In the below code, I have separated the URL from the query string parameters as well as included more headers to make the request more similar to what was actually sent:

import json
import requests

from fake_useragent import UserAgent

ua = UserAgent()

headers = {
    "Accept": "*/*",
    "Accept-Encoding": "gzip, deflate, br",
    "Accept-Language": "en-US,en;q=0.9",
    "Connection": "keep-alive",
    "Host": "www.wholefoodsmarket.com",
    "Sec-Fetch-Dest": "empty",
    "Sec-Fetch-Mode": "cors",
    "Sec-Fetch-Site": "same-origin",
    "User-Agent": ua.random,
    "sec-ch-ua": '"Google Chrome";v="117", "Not;A=Brand";v="8", "Chromium";v="117"',
    "sec-ch-ua-mobile": "?0",
    "sec-ch-ua-platform": "macOS"
}

api_url = 'https://www.wholefoodsmarket.com/_next/data/cIPmXap6kWkre23RzNwD-/product/produce-large-hass-avocados-b0b2w8hbz8.json'

query_string = {
    'store': 10773,
    'product-detail': 'produce-large-hass-avocados-b0b2w8hbz8'
}

response = requests.get(api_url, params=query_string, headers=headers)

print(json.dumps(response.json(), indent=4))

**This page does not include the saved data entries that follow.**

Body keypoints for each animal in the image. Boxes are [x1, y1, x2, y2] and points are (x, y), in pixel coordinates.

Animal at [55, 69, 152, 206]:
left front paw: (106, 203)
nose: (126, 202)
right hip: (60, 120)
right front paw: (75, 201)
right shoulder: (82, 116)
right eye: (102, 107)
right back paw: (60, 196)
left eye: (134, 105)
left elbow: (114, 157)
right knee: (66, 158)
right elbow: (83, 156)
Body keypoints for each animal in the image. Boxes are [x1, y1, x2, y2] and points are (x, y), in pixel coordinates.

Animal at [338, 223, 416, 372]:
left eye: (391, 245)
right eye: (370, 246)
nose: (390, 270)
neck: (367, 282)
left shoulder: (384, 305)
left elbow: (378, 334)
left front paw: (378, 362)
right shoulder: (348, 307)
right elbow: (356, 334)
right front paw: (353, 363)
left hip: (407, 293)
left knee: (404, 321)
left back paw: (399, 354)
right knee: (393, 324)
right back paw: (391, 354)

This code returns a nicely formatted JSON response that is very easy for us to parse! Here is part of the output from the code:

Closing Remarks

While the Whole Foods API was easy to reverse engineer, some APIs are not, which is when using another tool such as Selenium can be helpful. Even though Selenium can make scraping easy, it is generally best to avoid as the overhead for running an entire browser is very high and often more than is necessary.

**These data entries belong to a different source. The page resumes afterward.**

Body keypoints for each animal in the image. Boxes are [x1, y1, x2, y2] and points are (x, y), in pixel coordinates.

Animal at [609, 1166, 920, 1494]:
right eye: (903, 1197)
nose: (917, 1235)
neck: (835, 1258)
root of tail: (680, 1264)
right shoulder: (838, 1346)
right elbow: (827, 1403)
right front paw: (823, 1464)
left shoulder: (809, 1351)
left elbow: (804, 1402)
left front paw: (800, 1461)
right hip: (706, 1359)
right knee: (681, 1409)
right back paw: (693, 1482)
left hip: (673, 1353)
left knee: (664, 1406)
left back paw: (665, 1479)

However, a scenario when it can be extremely useful is when private APIs have unique header/cookie tokens that are hard to recreate. This is when you would want to use Selenium - but only to retrieve the hard to get tokens, after which you can take them from Selenium and put them into a request Session object.

I hope you learned something new about web scraping using Python! This is meant to be a general guide that will apply to most data that people want to scrape. For most web scraping on the internet, this is the general framework that I walk through each time.